* Task objective *
Pick up at the line with "- 3.128 reviews". Write it out exactly, along with each later line through the end of the data, and nothing more.

Saved data entries:
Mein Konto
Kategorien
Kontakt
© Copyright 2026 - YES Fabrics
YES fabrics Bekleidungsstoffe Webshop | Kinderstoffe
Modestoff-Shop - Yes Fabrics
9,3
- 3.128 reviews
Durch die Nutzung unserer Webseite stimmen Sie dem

* Task result *
- 3.128 reviews
Durch die Nutzung unserer Webseite stimmen Sie dem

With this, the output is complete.